# ASSIGNMENT 1
According to the EPUB passage, which HTML standard is EPUB 3 based on?
# ASSIGNMENT 2
Write out the EPUB passage word for word, starting with "- Core Media" and going on through "enable this interoperability.".

# PASSAGE SHOWN
TIP- If you prefer a more markup-centric introduction, the (free!) “What is EPUB 3?” from O’Reilly is highly recommended as it the overall O’Reilly “EPUB 3 Best Practices” book.
EPUB 3 In a Nutshell
EPUB is a straightforward format. An EPUB file (extension: .epub) is simply a ZIP archive that contains what is in effect an entire website, including HTML files, all necessary images, CSS style sheets and other assets, plus additional structure and information (“metadata”) that makes the content able to be reliably consumed from beginning to end by any application or device that’s compatible with the EPUB specifications (“EPUB reading systems” or just “reading systems” for short).
EPUB 3 is the latest version of EPUB. EPUB 3 is based on the latest HTML5 standard, which means EPUB publications can now contain video, audio, and interactivity – just like websites in modern browsers.
An EPUB publication’s content is by default reflowable and most reading systems dynamically paginate that content. Adapting content display to the screens rather than forcing the reader to pan and zoom around pre-formatted content (and, more generally, making content accessible to different modes of consumption) is one of the key characteristics that distinguishes EPUB from PDF, a portable document format designed to represent print-replica content. But EPUB 3 can also, like PDF, represent fixed-layout, pre-paginated content. This can be useful for certain kinds of highly-designed content (illustrated children’s books, digital magazines, etc.) that are designed to be consumed only on a larger-screen device, such as a tablet.
NOTE – What makes EPUB different from a website in a ZIP file
To be more specific, and get only a bit more technical, an EPUB publication differs from an arbitrary website put into a ZIP archive in the following ways:
- Manifest – an EPUB publication contains a data structure detailing all of its constituent resources – in effect, a formal and complete “packing list”
- Defined reading order – an EPUB publication has a “spine” that determines a start-to-end reading order for its top-level content items (though nothing requires that the publication to be consumed in that order)
- Standardized table of contents and related navigational structures, including the ability to define links into content fragments down to the sentence or word level
- Metadata – publication and item level information about the publication and its components
XHTML – the HTML content in an EPUB publication must use the XML-based serialization of HTML5, which makes it directly manipulable by XML tools - Media Overlays – Well-defined publication-wide text+audio synchronization (an EPUB publication can be both an eBook and audio book)
- Core Media Types (such as image and audio formats) and minimum CSS features are well-defined, along with a requirement for fallbacks when non-standard content types are used. This enables more reliable processing of EPUB publications, especially when distributed indirectly, than arbitrary websites which may use less standard content types without fallbacks and bleeding-edge CSS constructs that may not be universally supported.
Why Do We Need EPUB?
EPUB enables content to be created by an author or publisher once, via different tools and services, distributed through many channels, and viewed, online or offline, using many different devices and applications. The EPUB specifications form a kind of “contract” between content creators and reading systems to enable this interoperability.

# RECORD EXCERPTS
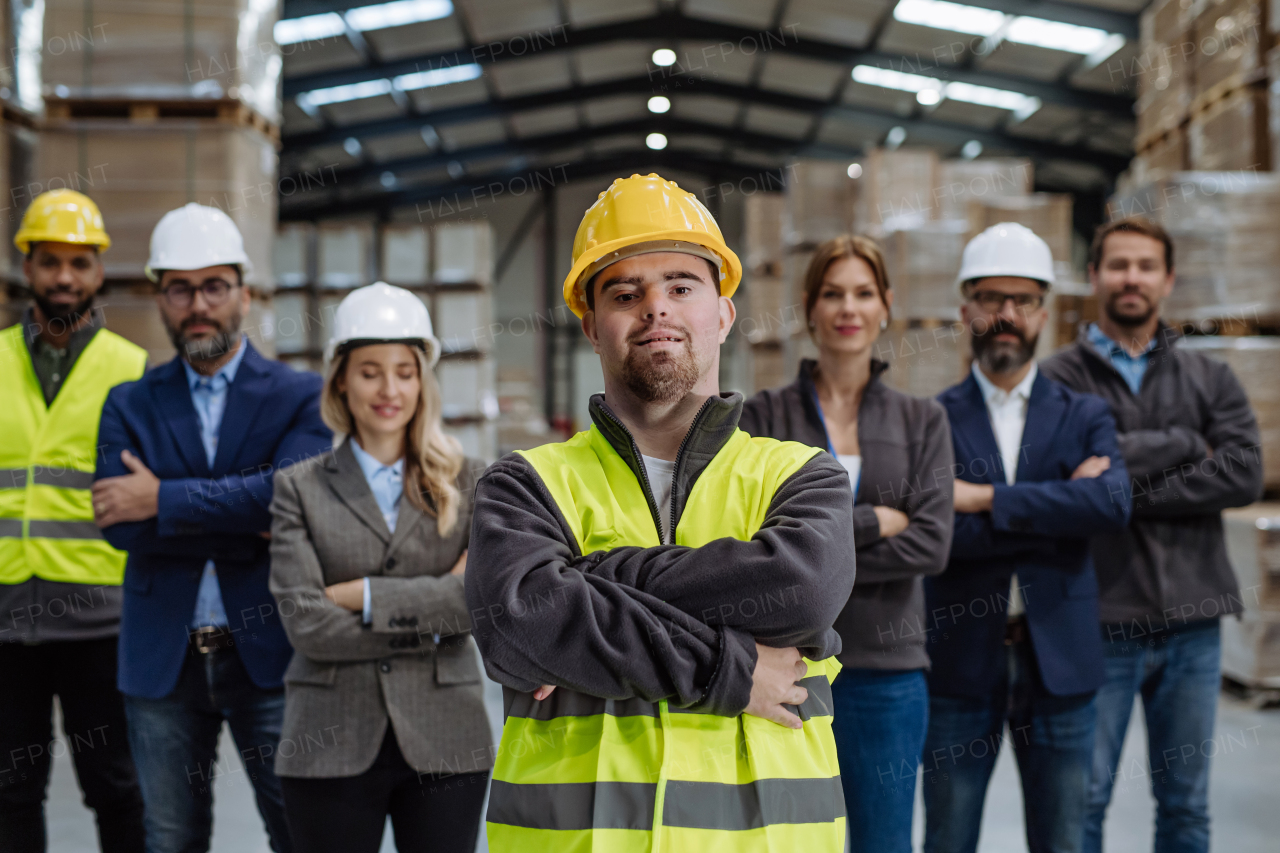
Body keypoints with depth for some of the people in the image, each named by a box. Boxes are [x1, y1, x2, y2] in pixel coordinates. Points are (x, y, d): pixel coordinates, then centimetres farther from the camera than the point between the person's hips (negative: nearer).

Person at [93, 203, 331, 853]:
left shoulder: (300, 397, 1)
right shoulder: (130, 404, 7)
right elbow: (117, 522, -9)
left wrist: (162, 499, -16)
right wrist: (252, 529, -15)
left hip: (268, 654, -2)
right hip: (163, 660, 2)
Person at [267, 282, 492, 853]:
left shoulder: (467, 483, 7)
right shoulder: (300, 488, 4)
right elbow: (306, 624, -7)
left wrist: (362, 595, -10)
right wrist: (429, 621, -9)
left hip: (444, 745, 1)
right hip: (333, 748, 0)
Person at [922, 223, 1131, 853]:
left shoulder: (1084, 416, 7)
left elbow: (1113, 504, -14)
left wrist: (987, 499, -17)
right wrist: (1058, 510, -13)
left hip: (1059, 665, 2)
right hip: (960, 665, -1)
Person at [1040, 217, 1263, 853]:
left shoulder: (1210, 380, 10)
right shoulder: (1060, 378, 1)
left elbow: (1244, 474, -6)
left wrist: (1134, 493, -13)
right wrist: (1186, 444, -7)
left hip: (1193, 624, 3)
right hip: (1100, 624, -3)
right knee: (1084, 801, 3)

# ANSWER SECTION 1
The latest HTML5 standard.

# ANSWER SECTION 2
- Core Media Types (such as image and audio formats) and minimum CSS features are well-defined, along with a requirement for fallbacks when non-standard content types are used. This enables more reliable processing of EPUB publications, especially when distributed indirectly, than arbitrary websites which may use less standard content types without fallbacks and bleeding-edge CSS constructs that may not be universally supported.
Why Do We Need EPUB?
EPUB enables content to be created by an author or publisher once, via different tools and services, distributed through many channels, and viewed, online or offline, using many different devices and applications. The EPUB specifications form a kind of “contract” between content creators and reading systems to enable this interoperability.